Text passage:
○ ○ ○

Personally, I think we'd all be better off if everyone just completely abandoned all microsoft products entirely, but what you said is untrue. Yes, it's difficult, if not impossible to actually remove IE from a windows system. That is by design, as microsoft makes extensive use of proprietary crap to destroy its competition by leveraging vendor lock-in as much as they can get away with. However, what you stated is simply not true.
Enhanced Protected Mode is a security feature that was introduced in Windows 8. By default, this feature is turned off in Internet Explorer on the Windows 8.1 desktop.
When this feature is enabled, add-ons such as toolbars, browser helper objects (BHOs), and extensions are loaded only if they are compatible with Enhanced Protected Mode. If you have to load an incompatible add-on, you can disable Enhanced Protected Mode for the desktop browser. This action lets incompatible add-ons load, but it may increase the risk of having malware or other potentially harmful software installed on your computer.So I would say depending on the add-on or extension you are using, it might. :-(
Of course the windows version.
It’s simply a port to that platform. Do you understand what progammers mean when they say “port” to a platform ?
You can download the source code for the Windows version and the source code for the Linux version and compare them.
I downloaded the Linux source; it’s tons of C++; I highly doubt, from just a quick glance, that it makes use of much besides display primitives, network and file i/o, user interaction, other OS primitives like threads, etc.
The latest “esr” (extended support) release is here:
You will notice a directory for each platform:
and you’ll notice a directory
under which there is a unified source archive; there’s just one set of programs. This leads me to guess that they’ve used the standard approach of not relying too heavily on platform specifics of any one platform that are high-level and would entail a lot of work to recreate on the other platforms.
IMHO, again, I haven’t looked at it, but if you’d like to prove that they “use” Internet Explorer, you certainly could look in the source code and find where they do.
Hmm, I didn’t know that.
IMHO, sw today is junky by design; too complex, too wide open in terms of security. Insecure by design. Even networking - what a bad joke of security.
The 400 showed that things can be secure and solid.
But now we see that security seems to be the last thing those “in charge” want.

○ ○ ○

Data records:

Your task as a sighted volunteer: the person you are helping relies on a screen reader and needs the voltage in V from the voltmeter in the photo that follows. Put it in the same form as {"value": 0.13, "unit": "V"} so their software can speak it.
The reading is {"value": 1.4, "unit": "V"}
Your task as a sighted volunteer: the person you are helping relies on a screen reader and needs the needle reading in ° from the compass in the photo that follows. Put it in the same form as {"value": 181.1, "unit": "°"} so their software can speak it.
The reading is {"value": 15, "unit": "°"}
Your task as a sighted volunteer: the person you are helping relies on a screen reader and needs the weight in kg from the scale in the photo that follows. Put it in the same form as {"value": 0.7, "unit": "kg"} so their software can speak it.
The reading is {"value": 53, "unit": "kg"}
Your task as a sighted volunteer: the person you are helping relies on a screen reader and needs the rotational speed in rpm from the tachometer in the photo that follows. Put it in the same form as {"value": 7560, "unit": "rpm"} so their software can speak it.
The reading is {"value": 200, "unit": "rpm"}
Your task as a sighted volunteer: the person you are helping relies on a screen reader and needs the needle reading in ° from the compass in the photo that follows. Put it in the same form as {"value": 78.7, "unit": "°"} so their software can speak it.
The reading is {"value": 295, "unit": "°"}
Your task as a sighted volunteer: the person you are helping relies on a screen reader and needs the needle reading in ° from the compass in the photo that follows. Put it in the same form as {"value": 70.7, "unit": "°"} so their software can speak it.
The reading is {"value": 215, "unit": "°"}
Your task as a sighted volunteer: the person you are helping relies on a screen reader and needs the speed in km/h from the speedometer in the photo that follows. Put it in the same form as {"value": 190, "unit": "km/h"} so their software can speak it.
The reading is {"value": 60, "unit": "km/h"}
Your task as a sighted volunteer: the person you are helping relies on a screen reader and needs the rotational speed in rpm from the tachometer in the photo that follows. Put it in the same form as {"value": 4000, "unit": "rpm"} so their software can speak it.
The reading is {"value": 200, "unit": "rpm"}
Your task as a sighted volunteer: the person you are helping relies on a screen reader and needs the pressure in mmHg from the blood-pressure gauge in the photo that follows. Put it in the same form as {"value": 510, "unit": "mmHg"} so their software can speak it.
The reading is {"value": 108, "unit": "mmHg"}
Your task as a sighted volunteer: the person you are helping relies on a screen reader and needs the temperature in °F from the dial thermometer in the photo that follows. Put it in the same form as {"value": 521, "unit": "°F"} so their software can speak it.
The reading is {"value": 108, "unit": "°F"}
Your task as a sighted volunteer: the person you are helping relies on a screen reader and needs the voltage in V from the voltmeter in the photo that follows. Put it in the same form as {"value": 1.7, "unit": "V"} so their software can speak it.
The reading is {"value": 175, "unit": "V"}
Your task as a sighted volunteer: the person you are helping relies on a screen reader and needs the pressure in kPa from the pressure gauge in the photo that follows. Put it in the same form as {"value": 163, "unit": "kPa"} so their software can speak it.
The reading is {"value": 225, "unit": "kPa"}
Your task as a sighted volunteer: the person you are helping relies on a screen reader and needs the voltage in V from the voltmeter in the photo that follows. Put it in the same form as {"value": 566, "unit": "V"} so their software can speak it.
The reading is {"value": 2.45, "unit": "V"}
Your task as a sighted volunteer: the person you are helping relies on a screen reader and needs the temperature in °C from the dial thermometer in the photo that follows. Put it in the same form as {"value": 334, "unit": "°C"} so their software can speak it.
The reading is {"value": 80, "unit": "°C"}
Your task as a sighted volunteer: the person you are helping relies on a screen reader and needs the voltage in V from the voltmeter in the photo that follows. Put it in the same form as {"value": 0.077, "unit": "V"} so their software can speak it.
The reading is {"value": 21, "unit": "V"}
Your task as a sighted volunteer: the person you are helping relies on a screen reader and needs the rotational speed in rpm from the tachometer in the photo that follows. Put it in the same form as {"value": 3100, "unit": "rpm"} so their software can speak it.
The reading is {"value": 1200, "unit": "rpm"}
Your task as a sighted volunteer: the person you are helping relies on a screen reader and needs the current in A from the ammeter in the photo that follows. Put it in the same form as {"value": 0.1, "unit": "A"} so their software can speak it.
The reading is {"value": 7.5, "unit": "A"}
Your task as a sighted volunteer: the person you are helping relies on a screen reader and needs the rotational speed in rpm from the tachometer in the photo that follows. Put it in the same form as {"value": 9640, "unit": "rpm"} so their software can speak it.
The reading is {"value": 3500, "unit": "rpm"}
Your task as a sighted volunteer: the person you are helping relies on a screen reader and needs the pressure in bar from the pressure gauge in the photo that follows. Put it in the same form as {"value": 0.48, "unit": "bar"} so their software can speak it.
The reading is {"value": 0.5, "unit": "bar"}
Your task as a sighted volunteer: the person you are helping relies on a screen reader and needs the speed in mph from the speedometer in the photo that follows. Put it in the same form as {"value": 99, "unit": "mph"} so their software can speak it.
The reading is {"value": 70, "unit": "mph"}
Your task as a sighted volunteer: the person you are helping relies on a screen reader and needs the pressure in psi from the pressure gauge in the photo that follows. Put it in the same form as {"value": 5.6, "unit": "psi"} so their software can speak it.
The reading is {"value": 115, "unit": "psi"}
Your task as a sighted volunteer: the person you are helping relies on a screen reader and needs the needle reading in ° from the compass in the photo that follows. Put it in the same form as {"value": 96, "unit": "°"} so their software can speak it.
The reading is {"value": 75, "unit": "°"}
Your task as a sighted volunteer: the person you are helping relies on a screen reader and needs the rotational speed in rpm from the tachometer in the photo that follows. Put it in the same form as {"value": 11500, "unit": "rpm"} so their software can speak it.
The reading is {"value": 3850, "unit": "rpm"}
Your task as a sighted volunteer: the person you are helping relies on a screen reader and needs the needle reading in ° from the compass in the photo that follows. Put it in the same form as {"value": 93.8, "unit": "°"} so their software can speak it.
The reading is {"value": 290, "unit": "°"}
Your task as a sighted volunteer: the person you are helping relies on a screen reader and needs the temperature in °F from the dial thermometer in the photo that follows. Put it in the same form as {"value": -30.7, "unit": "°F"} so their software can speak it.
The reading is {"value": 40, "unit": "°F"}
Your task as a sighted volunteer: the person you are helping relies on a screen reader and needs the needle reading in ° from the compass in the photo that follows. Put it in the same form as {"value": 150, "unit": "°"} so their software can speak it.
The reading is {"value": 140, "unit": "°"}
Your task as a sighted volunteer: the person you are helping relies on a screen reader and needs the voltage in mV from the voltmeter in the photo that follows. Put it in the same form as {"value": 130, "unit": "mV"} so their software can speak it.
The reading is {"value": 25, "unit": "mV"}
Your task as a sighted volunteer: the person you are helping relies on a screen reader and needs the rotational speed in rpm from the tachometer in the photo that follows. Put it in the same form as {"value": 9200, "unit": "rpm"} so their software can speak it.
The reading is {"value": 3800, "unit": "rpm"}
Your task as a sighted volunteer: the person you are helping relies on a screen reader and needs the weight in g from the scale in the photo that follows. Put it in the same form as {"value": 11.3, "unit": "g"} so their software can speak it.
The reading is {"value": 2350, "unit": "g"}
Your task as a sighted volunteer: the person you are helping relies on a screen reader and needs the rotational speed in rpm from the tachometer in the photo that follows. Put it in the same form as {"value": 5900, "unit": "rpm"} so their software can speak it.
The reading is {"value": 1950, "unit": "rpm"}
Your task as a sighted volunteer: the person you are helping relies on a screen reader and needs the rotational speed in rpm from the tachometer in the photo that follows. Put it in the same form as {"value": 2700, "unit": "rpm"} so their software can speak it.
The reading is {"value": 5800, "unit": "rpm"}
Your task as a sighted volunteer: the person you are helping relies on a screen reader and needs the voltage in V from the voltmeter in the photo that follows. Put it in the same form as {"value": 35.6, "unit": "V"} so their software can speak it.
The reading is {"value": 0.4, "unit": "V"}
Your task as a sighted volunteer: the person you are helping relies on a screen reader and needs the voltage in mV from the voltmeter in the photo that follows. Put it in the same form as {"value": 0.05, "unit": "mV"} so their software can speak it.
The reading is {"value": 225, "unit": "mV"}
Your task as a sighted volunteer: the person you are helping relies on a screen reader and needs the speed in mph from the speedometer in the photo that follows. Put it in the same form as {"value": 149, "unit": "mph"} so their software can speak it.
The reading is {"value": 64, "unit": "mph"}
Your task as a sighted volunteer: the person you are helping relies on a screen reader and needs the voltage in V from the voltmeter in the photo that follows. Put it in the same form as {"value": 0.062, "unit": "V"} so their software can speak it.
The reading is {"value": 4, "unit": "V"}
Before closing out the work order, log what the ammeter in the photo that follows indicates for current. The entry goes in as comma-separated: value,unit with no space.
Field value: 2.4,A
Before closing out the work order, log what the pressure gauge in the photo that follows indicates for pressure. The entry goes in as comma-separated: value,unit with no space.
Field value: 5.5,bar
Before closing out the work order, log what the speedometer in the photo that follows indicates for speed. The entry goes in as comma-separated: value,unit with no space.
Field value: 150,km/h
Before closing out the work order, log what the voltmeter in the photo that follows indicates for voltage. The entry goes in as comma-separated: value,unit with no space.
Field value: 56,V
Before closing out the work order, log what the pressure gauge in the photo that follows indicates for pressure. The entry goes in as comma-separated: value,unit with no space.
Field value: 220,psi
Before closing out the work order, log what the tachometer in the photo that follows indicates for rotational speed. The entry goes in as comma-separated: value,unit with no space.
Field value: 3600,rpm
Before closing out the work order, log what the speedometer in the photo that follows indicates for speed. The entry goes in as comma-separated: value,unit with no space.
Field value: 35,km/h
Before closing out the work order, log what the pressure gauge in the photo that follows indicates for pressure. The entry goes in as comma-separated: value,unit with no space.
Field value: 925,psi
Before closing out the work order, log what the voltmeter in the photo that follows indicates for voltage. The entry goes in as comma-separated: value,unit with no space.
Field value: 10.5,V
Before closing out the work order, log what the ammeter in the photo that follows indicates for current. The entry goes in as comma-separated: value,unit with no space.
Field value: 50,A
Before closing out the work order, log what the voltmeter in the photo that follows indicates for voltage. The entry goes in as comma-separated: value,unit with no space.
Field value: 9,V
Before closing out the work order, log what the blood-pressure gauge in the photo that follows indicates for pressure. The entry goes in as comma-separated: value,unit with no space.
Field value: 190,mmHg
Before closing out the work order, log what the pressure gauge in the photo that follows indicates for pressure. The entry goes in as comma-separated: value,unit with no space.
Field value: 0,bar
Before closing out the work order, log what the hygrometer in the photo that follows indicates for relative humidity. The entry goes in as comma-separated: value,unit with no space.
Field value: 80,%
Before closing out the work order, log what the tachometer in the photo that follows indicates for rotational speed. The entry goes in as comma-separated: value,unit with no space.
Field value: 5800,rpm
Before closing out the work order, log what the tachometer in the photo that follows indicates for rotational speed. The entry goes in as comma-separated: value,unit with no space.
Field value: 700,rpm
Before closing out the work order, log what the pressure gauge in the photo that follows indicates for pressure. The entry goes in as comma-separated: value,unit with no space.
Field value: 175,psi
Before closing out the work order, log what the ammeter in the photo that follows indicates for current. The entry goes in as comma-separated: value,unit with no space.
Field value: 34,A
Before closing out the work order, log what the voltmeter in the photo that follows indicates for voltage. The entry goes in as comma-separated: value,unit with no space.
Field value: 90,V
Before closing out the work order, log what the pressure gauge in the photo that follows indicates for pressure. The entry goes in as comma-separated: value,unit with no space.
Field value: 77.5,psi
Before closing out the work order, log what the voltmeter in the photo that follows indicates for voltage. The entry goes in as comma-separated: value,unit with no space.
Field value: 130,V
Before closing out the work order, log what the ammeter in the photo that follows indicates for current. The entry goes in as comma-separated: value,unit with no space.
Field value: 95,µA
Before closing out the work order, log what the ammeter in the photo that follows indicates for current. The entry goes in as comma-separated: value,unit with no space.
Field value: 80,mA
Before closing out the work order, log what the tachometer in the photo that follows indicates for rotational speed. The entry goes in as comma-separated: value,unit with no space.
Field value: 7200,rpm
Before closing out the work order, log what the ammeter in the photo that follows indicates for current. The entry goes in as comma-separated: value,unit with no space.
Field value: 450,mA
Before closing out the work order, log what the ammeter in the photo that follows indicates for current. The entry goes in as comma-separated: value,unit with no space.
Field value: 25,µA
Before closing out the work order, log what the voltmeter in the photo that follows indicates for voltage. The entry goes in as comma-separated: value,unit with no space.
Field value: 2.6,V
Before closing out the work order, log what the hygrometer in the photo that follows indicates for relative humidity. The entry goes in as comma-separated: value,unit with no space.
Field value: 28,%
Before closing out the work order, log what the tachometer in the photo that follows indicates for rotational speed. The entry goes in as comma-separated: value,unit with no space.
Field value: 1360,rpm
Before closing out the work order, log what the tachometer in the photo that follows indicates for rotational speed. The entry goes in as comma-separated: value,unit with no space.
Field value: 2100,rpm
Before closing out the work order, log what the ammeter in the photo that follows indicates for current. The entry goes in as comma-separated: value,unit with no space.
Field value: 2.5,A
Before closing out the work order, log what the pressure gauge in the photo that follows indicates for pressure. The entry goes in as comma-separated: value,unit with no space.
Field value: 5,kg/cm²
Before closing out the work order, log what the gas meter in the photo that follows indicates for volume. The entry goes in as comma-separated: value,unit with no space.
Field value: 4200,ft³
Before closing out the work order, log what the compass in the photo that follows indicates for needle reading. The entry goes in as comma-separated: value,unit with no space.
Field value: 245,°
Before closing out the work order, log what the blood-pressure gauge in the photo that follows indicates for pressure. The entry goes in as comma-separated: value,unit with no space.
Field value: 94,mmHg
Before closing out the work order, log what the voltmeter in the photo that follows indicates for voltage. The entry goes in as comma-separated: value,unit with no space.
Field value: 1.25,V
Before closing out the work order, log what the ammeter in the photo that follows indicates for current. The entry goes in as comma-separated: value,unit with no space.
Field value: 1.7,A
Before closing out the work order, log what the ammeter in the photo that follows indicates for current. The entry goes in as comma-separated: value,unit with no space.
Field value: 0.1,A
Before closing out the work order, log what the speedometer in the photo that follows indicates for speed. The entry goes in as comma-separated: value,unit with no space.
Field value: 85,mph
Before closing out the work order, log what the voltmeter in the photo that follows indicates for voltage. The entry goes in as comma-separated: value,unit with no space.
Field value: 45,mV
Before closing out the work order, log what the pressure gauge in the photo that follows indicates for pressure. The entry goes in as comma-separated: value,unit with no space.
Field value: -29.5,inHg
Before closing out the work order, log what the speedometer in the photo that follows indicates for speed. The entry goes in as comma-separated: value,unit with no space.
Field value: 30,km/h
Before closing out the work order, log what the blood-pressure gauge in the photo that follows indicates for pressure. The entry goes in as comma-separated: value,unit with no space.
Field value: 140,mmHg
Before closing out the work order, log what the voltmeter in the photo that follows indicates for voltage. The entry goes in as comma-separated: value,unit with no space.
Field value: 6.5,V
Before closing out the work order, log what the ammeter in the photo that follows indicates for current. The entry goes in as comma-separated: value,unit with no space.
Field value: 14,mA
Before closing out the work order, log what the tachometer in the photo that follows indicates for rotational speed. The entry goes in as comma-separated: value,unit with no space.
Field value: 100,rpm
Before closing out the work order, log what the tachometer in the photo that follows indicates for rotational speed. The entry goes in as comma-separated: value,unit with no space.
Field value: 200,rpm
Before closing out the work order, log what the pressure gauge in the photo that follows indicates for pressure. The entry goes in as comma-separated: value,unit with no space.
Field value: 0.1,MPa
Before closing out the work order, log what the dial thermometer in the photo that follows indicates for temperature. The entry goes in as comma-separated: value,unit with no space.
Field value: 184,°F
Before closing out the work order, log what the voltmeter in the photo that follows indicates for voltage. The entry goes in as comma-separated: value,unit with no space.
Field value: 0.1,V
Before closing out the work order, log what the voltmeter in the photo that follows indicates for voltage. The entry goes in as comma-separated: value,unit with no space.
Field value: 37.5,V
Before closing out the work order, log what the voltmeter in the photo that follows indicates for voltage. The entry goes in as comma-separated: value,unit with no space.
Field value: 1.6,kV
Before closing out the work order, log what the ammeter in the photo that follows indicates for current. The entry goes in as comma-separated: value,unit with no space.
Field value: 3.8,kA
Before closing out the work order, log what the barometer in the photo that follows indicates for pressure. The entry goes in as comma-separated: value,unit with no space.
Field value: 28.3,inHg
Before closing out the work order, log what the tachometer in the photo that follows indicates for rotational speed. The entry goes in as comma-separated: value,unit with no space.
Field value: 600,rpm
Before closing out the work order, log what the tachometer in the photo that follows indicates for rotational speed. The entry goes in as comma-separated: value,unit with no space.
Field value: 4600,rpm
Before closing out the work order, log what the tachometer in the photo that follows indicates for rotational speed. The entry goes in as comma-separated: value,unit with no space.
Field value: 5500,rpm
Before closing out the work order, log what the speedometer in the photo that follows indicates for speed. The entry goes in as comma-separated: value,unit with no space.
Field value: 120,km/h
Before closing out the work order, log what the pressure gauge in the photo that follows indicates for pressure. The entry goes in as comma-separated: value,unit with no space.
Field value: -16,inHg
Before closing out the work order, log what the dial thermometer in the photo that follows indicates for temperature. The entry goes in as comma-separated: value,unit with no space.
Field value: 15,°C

○ ○ ○

Goal of the exercise:
Resume the forum discussion about Internet Explorer, browser ports and software security from where it stops. The rows aren't needed here.

Result of this task:
When they started putting web stuff in the newly renamed “iSeries”, oh boy, what a joke.
Like building a model t on top of a maybach.
Security could be designed into the internet to be its default state, but our political masters enjoy being able to read your email too much. Why it that no major email client uses PGP by default to encrypt your email? Drives be crazy, as a long term paranoid old-timer who used to use PGP a lot from a DOS command line.
Yes, you'd be able to see the calls.
IE and Firefox use completely different rendering engines, among other things. You can easily demonstrate that by going to the Acid Test website in IE and Firefox, Opera and Chrome. You'll notice you get completely different results each time.
Thanks for the response. I respect your apparent knowledge of this issue, but still disagree with you. I understand your arguments, but am still unconvinced. If I am wrong, good. Then I’ll learn something new. I want to find out if my assertion is true or not. It may be that we are saying the same thing, but don’t realize it yet.
What browser did you use to download Firefox ?
I.E. What browser does Linux come equipped with ?
If you are using an APPLE computer, one would logically conclude that this 'problem' doesn't pertain to you.
PieterCasparzen, read the info at the link in post #10, and see if it isn’t saying exactly what I said.
P.S. Get on a Windows based PC, start up FIREFOX, then to to the TASK MANAGER. Tell me then that Internet Explorer (iexplore.exe) is not running.
Linux surely has it’s own version of iexplore.exe that is running as well. I just don’t know the name of it.
OK, what kind of 'computer' do you have and what operating system ?
So... it might depend on which 'version' of WINDOWS you are using, correct ?
What version are you using ?
I run Linux on it. Windows has been completely removed from the system. I booted it up once to Windows to be sure the hardware was working, then re-partitioned the entire disk(s).
I've run Fedora on it ever since.
Did as you said.
iexplore.exe is NOT RUNNING.
I’m running CentOS, (Community Enterprise OS).
It is a community version of Red Hat Linux. The Red Hat distribution is aimed at a corporate customer user base. Red Hat customers pay Red Hat for support of Linux.
The CentOS team is an organization unto itself, though it has ties with Red Hat (recent changes brought them closer). They call Red Hat the “upstream vendor”. CentOS basically takes Red Hat’s distribution, source code and all, and removes the Ret Hat branding and substitute CentOS branding, and builds their distribution from that. The CentOS distribution is available free of charge - but the caveat is there’s no support available to purchase. The CentOS customer must get by on their own.
Red Hat/CentOS comes with Mozilla Firefox as its default browser.
You could try killing that iexplore.exe process and see if firefox still works.
You may have Firefox set up to use the IE rendering engine.
Executable (.exe) files are linked with libraries, which are collections of executable routines/procedures/functions.
If they are linked statically, at link time (when the programmer is generating the .exe), the libraries are searched for called routines, which then are copied out of the library by the linker and inserted into the .exe as it is being created. One winds up with a self-standing .exe that can run on it’s own.
If they are linked dynamically, on windoes the libraries have that .DLL file extension, i.e., the dynamic link library. The routines are not copied into the .exe as it is built by the linker, just references are inserted. The resulting .EXE, when a user installs it, must at run time be able to find a DLL on the user’s machine in order to resolve the references and call the routines in the DLL.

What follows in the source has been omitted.